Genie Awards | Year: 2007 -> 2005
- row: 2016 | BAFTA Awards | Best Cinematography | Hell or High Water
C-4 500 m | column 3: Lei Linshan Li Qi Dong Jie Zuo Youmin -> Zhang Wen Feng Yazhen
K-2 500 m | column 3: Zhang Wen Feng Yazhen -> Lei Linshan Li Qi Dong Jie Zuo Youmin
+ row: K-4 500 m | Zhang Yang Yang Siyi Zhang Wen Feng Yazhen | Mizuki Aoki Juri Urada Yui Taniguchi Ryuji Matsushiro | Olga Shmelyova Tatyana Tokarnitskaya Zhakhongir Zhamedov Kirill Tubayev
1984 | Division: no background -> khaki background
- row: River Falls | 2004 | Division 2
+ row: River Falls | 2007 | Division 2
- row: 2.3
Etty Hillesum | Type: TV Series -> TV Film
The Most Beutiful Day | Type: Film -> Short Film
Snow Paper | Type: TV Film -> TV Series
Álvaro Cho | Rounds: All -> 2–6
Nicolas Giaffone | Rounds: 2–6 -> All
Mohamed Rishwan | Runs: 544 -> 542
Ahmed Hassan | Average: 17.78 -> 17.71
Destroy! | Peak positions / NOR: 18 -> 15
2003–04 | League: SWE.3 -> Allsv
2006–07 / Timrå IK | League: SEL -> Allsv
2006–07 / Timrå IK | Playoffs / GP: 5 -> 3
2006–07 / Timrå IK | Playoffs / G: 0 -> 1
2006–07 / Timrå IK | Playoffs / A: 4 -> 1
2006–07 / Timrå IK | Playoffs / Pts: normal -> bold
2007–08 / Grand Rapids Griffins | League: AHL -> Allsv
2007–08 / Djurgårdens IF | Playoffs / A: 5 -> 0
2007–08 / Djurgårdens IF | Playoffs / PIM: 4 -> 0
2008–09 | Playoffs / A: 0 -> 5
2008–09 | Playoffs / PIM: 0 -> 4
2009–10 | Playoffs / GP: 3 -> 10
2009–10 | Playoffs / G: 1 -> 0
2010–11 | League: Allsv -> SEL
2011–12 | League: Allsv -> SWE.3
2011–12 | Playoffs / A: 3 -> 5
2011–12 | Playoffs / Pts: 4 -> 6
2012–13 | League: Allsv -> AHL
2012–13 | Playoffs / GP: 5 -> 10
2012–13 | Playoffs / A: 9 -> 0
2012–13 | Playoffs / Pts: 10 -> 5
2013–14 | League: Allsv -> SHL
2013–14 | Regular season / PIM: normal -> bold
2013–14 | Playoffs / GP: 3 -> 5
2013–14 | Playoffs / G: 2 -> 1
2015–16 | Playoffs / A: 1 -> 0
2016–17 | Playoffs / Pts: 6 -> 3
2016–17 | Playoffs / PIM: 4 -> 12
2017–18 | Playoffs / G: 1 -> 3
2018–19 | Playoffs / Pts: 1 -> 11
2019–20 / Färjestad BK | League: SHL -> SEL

##############################

REQUIREMENTS: Rewrite the records above, starting at the beginning and ending at the line that contains "Snow Paper | Type: TV Film -> TV Series", changing every "background" to "shading" and leaving everything else unchanged.

FINISHED ANSWER:
Genie Awards | Year: 2007 -> 2005
- row: 2016 | BAFTA Awards | Best Cinematography | Hell or High Water
C-4 500 m | column 3: Lei Linshan Li Qi Dong Jie Zuo Youmin -> Zhang Wen Feng Yazhen
K-2 500 m | column 3: Zhang Wen Feng Yazhen -> Lei Linshan Li Qi Dong Jie Zuo Youmin
+ row: K-4 500 m | Zhang Yang Yang Siyi Zhang Wen Feng Yazhen | Mizuki Aoki Juri Urada Yui Taniguchi Ryuji Matsushiro | Olga Shmelyova Tatyana Tokarnitskaya Zhakhongir Zhamedov Kirill Tubayev
1984 | Division: no shading -> khaki shading
- row: River Falls | 2004 | Division 2
+ row: River Falls | 2007 | Division 2
- row: 2.3
Etty Hillesum | Type: TV Series -> TV Film
The Most Beutiful Day | Type: Film -> Short Film
Snow Paper | Type: TV Film -> TV Series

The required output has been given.